Nummer 1 schilderte, er habe den Chat mit dem Mädchen für einen Fake gehalten und in Wirklichkeit dahinter einen oder zwei starke Männer vermutet, die ihn hätten vermöbeln wollen. Aus diesem Grund sei er zu dem vereinbarten Treffpunkt am See gefahren, weil er sich hiervon habe überzeugen wollen. Die pure Neugier habe ihn getrieben.
Nummer 2, der verheiratete Sechziger, der angegeben hatte, seine Frau habe ihm nach seiner Beichte die Hölle heiß gemacht, hielt das Ganze für einen Jux und den Chat mit dem Mädchen empfand er als spaßig. Nie und nimmer hätte er sexuelle Handlungen an oder mit einer 13-jährigen vorgenommen, von der er bei seiner polizeilichen Vernehmung behauptet hatte, sie habe sich als 17-jährige ausgegeben. Ach nein, hatte er gar nicht. Er war sich nämlich nicht einmal zu schade, in der Hauptverhandlung zu behaupten, die Polizeibeamten hätten seine Aussage falsch aufgenommen.
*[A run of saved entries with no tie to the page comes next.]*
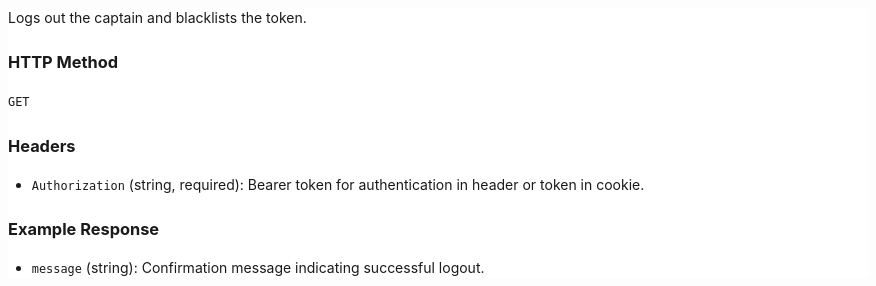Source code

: Logs out the captain and blacklists the token.

### HTTP Method

`GET`

### Headers

- `Authorization` (string, required): Bearer token for authentication in header or token in cookie.

### Example Response

- `message` (string): Confirmation message indicating successful logout.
Warum er deren angebliches Schreibversehen nicht beim mehrfachen Vor- und Durchlesen korrigiert hatte, vermochte er indes nicht zu erklären.
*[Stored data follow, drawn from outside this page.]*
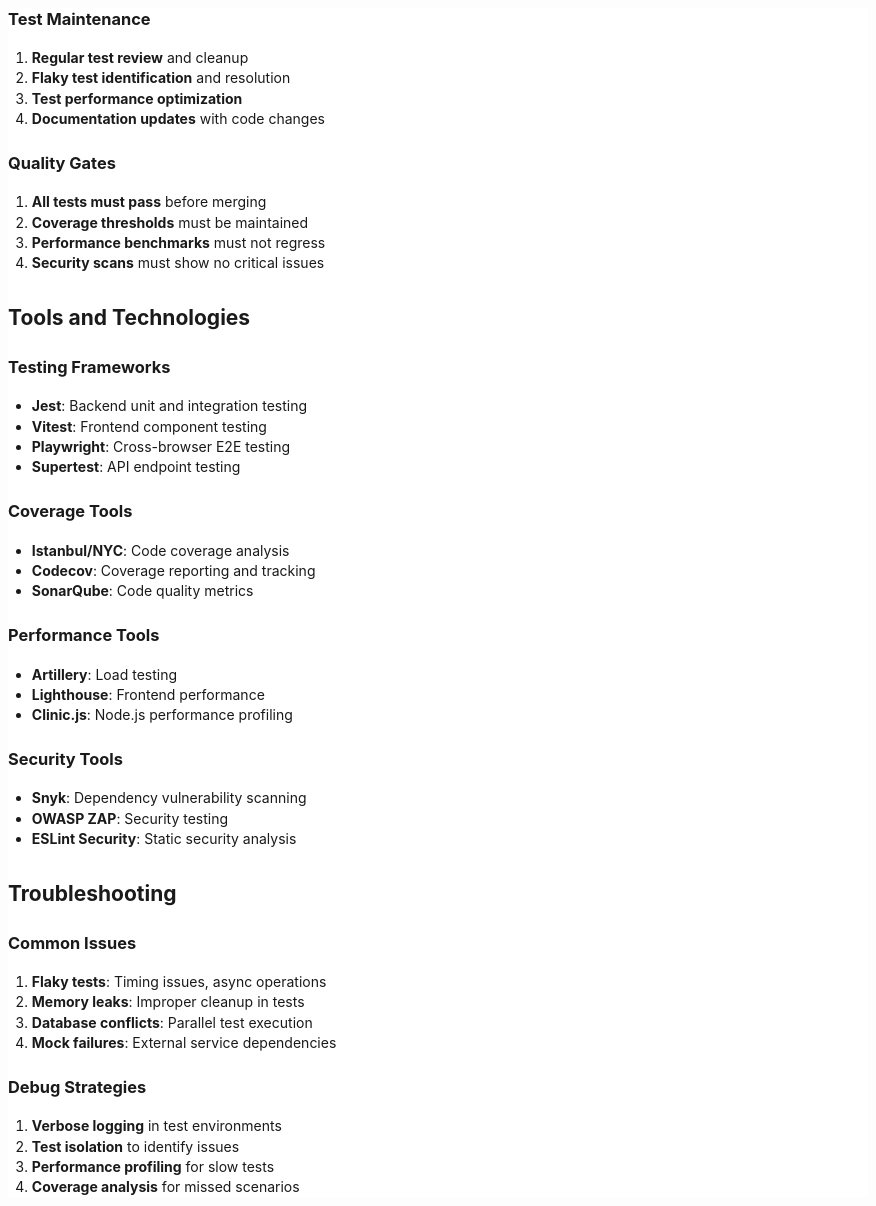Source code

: ### Test Maintenance
1. **Regular test review** and cleanup
2. **Flaky test identification** and resolution
3. **Test performance optimization**
4. **Documentation updates** with code changes

### Quality Gates
1. **All tests must pass** before merging
2. **Coverage thresholds** must be maintained
3. **Performance benchmarks** must not regress
4. **Security scans** must show no critical issues

## Tools and Technologies

### Testing Frameworks
- **Jest**: Backend unit and integration testing
- **Vitest**: Frontend component testing
- **Playwright**: Cross-browser E2E testing
- **Supertest**: API endpoint testing

### Coverage Tools
- **Istanbul/NYC**: Code coverage analysis
- **Codecov**: Coverage reporting and tracking
- **SonarQube**: Code quality metrics

### Performance Tools
- **Artillery**: Load testing
- **Lighthouse**: Frontend performance
- **Clinic.js**: Node.js performance profiling

### Security Tools
- **Snyk**: Dependency vulnerability scanning
- **OWASP ZAP**: Security testing
- **ESLint Security**: Static security analysis

## Troubleshooting

### Common Issues
1. **Flaky tests**: Timing issues, async operations
2. **Memory leaks**: Improper cleanup in tests
3. **Database conflicts**: Parallel test execution
4. **Mock failures**: External service dependencies

### Debug Strategies
1. **Verbose logging** in test environments
2. **Test isolation** to identify issues
3. **Performance profiling** for slow tests
4. **Coverage analysis** for missed scenarios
Nummer 3, ein recht kreativer Fünfziger, behauptete, ein Rollenspiel hinter der Anzeige vermutet zu haben, weshalb er zum See gefahren sei. Zu schade, dass er nicht wusste, was ein Rollenspiel ist, aber er stehe da ohnehin nicht drauf. Mit anderen Worten: er ist zum See gefahren zwecks Teilnahme an einem Rollenspiel, von dem er nichts hält und von dem er nicht einmal erklären kann, was es ist.
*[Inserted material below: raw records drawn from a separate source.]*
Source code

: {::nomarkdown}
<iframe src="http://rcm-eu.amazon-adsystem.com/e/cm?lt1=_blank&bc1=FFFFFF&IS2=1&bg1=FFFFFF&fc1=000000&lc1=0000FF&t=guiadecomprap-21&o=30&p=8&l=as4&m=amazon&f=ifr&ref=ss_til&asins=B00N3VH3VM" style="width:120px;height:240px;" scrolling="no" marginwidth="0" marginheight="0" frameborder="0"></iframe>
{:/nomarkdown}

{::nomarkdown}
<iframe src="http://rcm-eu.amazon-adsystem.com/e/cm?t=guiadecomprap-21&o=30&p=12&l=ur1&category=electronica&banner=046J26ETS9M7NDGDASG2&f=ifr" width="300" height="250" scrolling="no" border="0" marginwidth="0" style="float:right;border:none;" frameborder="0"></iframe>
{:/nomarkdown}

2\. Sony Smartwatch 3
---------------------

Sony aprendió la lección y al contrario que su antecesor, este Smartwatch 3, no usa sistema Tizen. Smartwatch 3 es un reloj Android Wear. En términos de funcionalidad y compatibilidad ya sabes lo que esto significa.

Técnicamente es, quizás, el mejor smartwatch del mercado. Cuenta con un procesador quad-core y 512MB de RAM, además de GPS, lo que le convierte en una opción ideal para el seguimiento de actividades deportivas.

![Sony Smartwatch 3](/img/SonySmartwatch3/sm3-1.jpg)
Nummer 4 wurde bislang nicht identifiziert. Von ihm existiert ein Video, in dem er darauf hinweist, dass er ein Cochleaimplantat (eine Hörhilfe) trägt. Großartig nach ihm gesucht haben die Ermittlungsbehörden allerdings nicht, so dass uns eine vierte Lügengeschichte erspart blieb. Der Vorsitzende erklärte in der Urteilsbegründung, die Kammer sei selten so belogen worden.
Was die Ermittlungsbehörden aus den eidlichen Aussagen der Herrschaften an Konsequenzen ziehen wird, bleibt abzuwarten. Zu hoffen bleibt, dass sie einen Meineid besser zu subsumieren wissen als einen § 182 Abs. 4 StGB. Gegen die Männer waren Ermittlungsverfahren eingeleitet worden, die aber ohne jegliche Ermittlungen sang- und klanglos eingestellt wurden mir der Begründung, am Tatort habe sich kein taugliches Tatobjekt befunden. Man nennt dies auf "Juradeutsch" einen untauglichen Versuch und man weiß, dass auch der untaugliche Versuch strafbar ist. Normalerweise jedenfalls weiß man das.
Und ja, man hätte sich gewünscht, dass den Herren ein wenig auf den Zahn gefühlt worden wäre. Was hätte man sich verdient machen können, indem man ihre Computer nach Kinderpornos durchsucht hätte. Wie naheliegend wäre es gewesen, ihre Handies zu beschlagnahmen um die Chats wieder sichtbar zu machen. Wie angebracht wäre es gewesen, sie zur Beschuldigtenvernehmung vorzuladen anstatt die Verfahren kurzerhand einzustellen.
Wirft der medienhörige Stammtischbruder der Justiz nur allzu gerne vor, auf bestimmten - gerne politischen - Augen blind zu sein, sollte er sein Augenmerk einmal auf Fälle wie diesen richten und danach seine Vorurteile korrigieren.
Die Heranwachsenden unter den Angeklagten wurden zu Jugendstrafen mit Bewährung verurteilt, mein Mandant als einziger Erwachsener zu 3 Jahren und 3 Monaten, wobei die Strafkammer den Haftbefehl außer Vollzug setzte, so dass er den Gerichtssaal als freier Mann verlassen konnte. Die Urteile sind nicht rechtskräftig.